Saved data entries
********
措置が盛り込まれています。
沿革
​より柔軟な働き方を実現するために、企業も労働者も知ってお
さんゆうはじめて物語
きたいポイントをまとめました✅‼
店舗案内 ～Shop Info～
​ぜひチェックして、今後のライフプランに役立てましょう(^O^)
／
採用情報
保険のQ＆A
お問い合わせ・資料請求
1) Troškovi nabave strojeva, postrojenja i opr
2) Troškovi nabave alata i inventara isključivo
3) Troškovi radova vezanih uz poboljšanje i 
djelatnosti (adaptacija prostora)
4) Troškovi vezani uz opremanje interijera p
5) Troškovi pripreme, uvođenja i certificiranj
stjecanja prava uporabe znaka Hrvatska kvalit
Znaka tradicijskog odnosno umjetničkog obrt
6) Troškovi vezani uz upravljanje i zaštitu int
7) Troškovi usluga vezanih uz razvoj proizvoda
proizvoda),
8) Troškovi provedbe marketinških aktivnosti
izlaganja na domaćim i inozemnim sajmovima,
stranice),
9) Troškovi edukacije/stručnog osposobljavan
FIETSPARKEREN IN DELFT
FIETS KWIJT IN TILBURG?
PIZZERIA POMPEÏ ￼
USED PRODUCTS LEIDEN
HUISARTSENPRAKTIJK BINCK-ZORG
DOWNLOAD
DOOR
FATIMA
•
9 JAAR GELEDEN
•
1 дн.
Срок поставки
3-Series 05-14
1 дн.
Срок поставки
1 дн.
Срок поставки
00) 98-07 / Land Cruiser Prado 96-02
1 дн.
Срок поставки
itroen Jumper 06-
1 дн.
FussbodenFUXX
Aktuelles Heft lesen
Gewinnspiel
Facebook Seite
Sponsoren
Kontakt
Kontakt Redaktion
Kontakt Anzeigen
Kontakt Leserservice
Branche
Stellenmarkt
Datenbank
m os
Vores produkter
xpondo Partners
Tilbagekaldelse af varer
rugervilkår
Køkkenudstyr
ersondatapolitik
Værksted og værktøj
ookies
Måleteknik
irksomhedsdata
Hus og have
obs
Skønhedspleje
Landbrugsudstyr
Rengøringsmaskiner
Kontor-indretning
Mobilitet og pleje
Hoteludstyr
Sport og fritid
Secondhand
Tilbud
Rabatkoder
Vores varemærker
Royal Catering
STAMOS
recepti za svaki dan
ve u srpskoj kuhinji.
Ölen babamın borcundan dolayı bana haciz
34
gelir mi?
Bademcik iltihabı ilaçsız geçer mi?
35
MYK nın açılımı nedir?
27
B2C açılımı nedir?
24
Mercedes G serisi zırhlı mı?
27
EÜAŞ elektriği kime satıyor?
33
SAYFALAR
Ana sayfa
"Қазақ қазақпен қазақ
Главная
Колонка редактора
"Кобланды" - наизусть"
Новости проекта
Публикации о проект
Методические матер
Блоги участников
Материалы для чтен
********
◆ TASK DESCRIPTION: Once the line with "店舗案内 ～Shop Info～" is found above, print it and every line after it through the line with "00) 98-07 / Land Cruiser Prado 96-02", exactly. Pictures stay out.

◆ TASK ANSWER:
店舗案内 ～Shop Info～
​ぜひチェックして、今後のライフプランに役立てましょう(^O^)
／
採用情報
保険のQ＆A
お問い合わせ・資料請求
1) Troškovi nabave strojeva, postrojenja i opr
2) Troškovi nabave alata i inventara isključivo
3) Troškovi radova vezanih uz poboljšanje i 
djelatnosti (adaptacija prostora)
4) Troškovi vezani uz opremanje interijera p
5) Troškovi pripreme, uvođenja i certificiranj
stjecanja prava uporabe znaka Hrvatska kvalit
Znaka tradicijskog odnosno umjetničkog obrt
6) Troškovi vezani uz upravljanje i zaštitu int
7) Troškovi usluga vezanih uz razvoj proizvoda
proizvoda),
8) Troškovi provedbe marketinških aktivnosti
izlaganja na domaćim i inozemnim sajmovima,
stranice),
9) Troškovi edukacije/stručnog osposobljavan
FIETSPARKEREN IN DELFT
FIETS KWIJT IN TILBURG?
PIZZERIA POMPEÏ 
USED PRODUCTS LEIDEN
HUISARTSENPRAKTIJK BINCK-ZORG
DOWNLOAD
DOOR
FATIMA
•
9 JAAR GELEDEN
•
1 дн.
Срок поставки
3-Series 05-14
1 дн.
Срок поставки
1 дн.
Срок поставки
00) 98-07 / Land Cruiser Prado 96-02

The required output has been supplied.